04年までのほぼ40年間、世界の新車市場は米国、日本、ドイツがトップ3を形成してきた。しかし、05年までに中国がドイツ、日本を抜いて2位のマーケットとなり、09年には世界最大の需要国へと躍進した。

昨年はブラジルがドイツを上回り、4位に浮上した。また、09年に9位だったインドは昨年、一気にフランス、イタリア、英国の欧州諸国を抜き去り、ドイツに次ぐ6番目の市場に成長したもようである。上位6か国のうち、先進諸国と新興諸国が3か国ずつを占めるに至った。

それぞれの3か国を合計した09年の市場規模は、先進諸国が1920万台、新興諸国が1900万台と、わずかに先進諸国がリードしていた。しかし、10年(一部筆者推計)には米日独の1980万台規模に対し、新興3か国は2450万台規模と500万台近く上回ったと見られる。

◆過去に執着すれば地位は危うい

05年時点の新興3か国の市場は910万台だったので、5年間で2.7倍の急成長となった。一方で先進3か国は、05年の2650万台から700万台近く後退し、08年秋の金融危機ショックが尾をひいている。

ただ、その先進諸国の落ち込みを補って余りある拡大を新興3か国で達成している。

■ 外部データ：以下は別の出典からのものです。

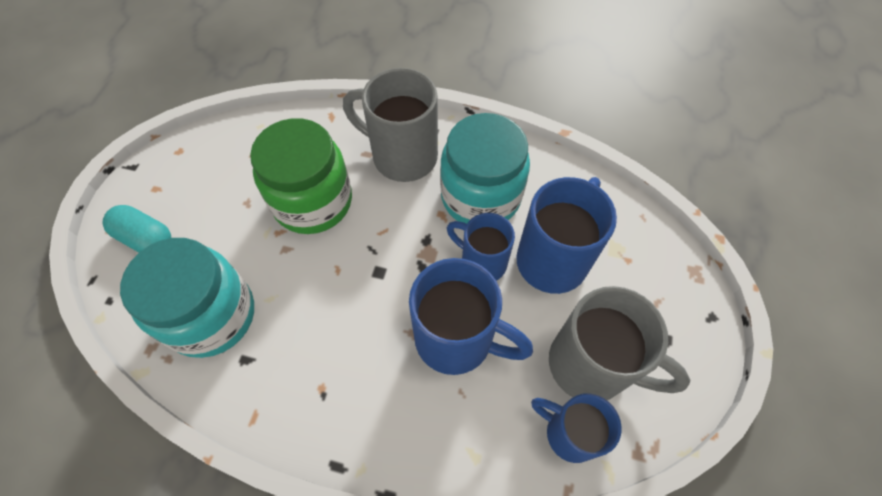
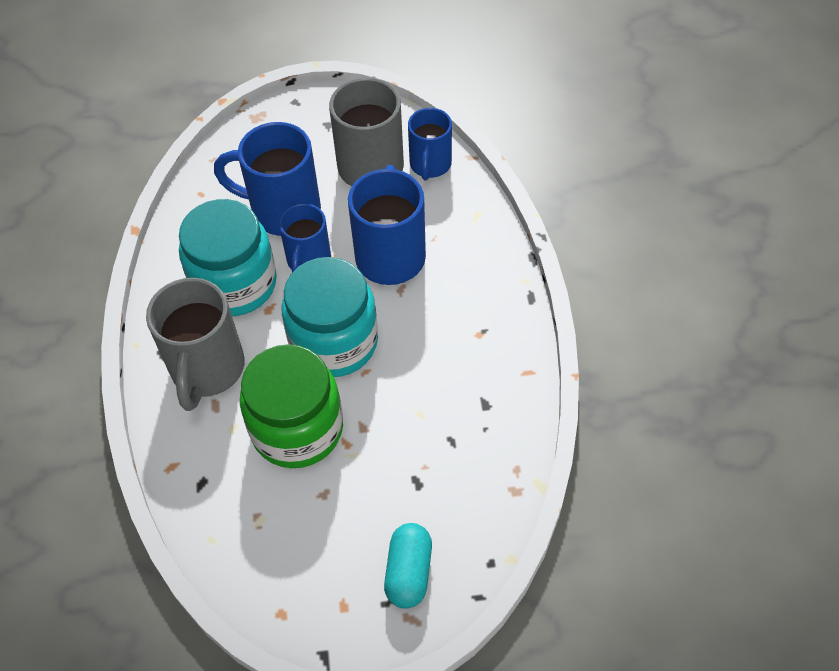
camera: 110 degrees left, 5 degrees down
turquoise jar [120,238,254,358] -> turquoise jar moved to [282,257,378,377]

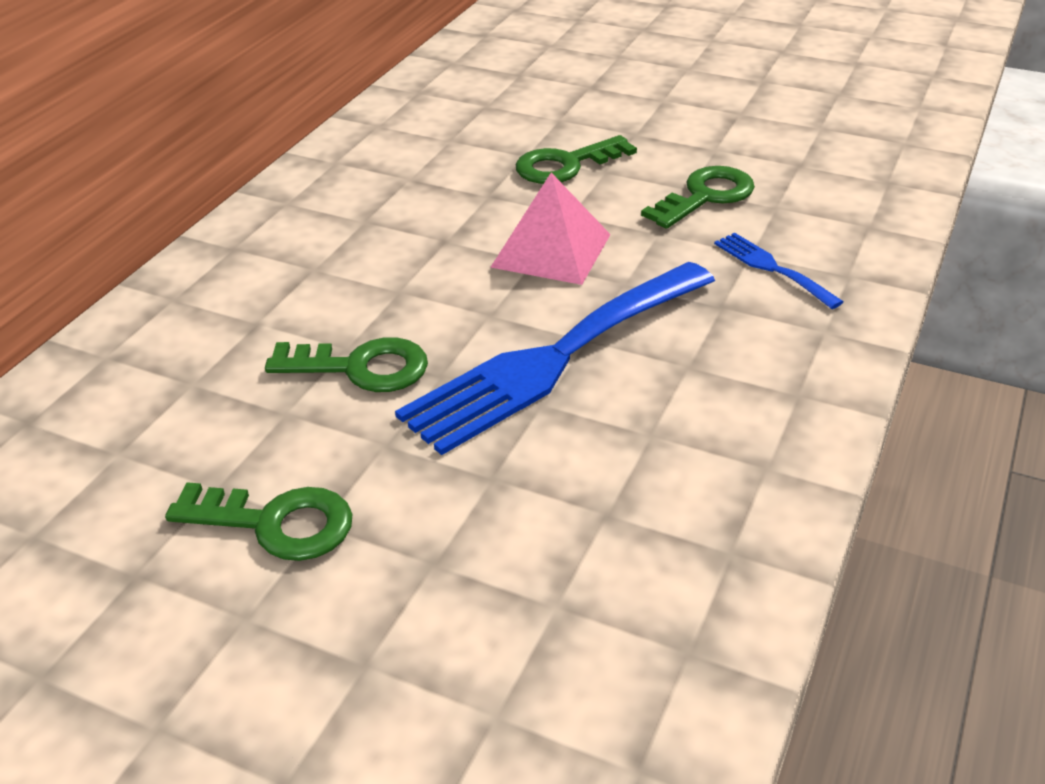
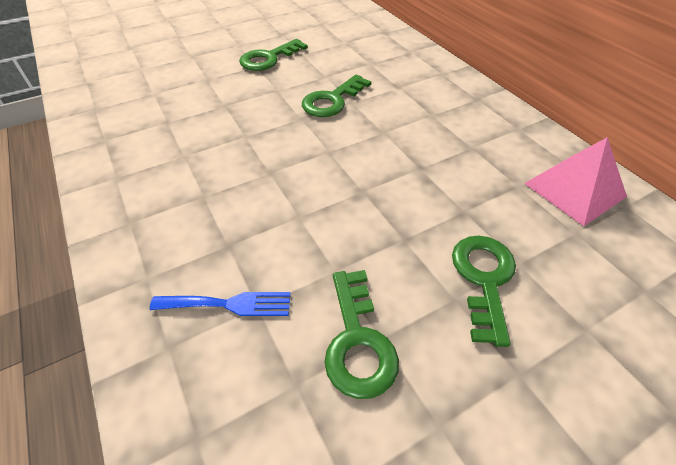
camera: 125 degrees right, 10 degrees up
blue fork [395,262,715,455] -> none
pink pyramid [490,173,611,285] -> pink pyramid moved to [524,137,627,226]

ロシアを含めたBRICs4か国の10年の新車市場は2640万台規模と推定でき、5年前の米日独のマーケットと肩を並べる市場が出現したのである。

新興3か国での日本各社のパフォーマンスは、インドでのスズキを別格とすると、総じて高くない。とくにブラジルでは伊フィアットなど欧米4社が7割強のシェアを占めている。また、新興諸国では欧米各社のみならず韓国のヒュンダイグループ、さらに各国の地場メーカーも日本車のライバルとして浮上し、大競争時代の様相となっている。

昨年末に中国の広州モーターショーを視察した日産自動車の志賀俊之COOは、同国の新興メーカーの勢いを肌で感じたとし「技術力や品質で日本車が支持を得た過去に執着していると、その地位は危うい」と強調する。

◆80年代を想起して攻める姿勢を

ホンダの伊東孝紳社長は、新年の従業員向け訓示で、新興市場に臨む同社の構えとして「ニーズを的確にとらえ、その国のお客様が本当に欲しいと思う商品を届ける取り組みを今まで以上に強化しなければならない」と訴えた。

トヨタ自動車は豊田章男社長が09年6月の就任時に、世界の市場構造の変化に迅速に対処するため「地域主導」の事業体制への転換をいち早く打ち出した。その方針を具現化する第1弾の商品として昨年末からインドの新工場で同国向け廉価セダン「エティオス」の生産が始まっている。

同モデルは12月1日に予約受注を始めたが、1か月で1万6700台に達した。今春に追加するハッチバックを含めたシリーズで年7万台の販売計画なので、今後は増産対応が課題となりそうな好スタートだ。インドでの乗用車シェアが5%に満たない同社に、ようやく攻めの態勢ができつつある。

日本の自動車産業にとっての新興市場の台頭は、かつて輸出自主規制の壁を乗り越えるため各社が一斉に北米へ工場進出した1980年代以来の地殻変動と見ることができる。北米への事業展開で、その後の円高や日本のバブル崩壊にも対処し得た。当時のように、不退転の決意で新興市場を攻める姿勢が求められている。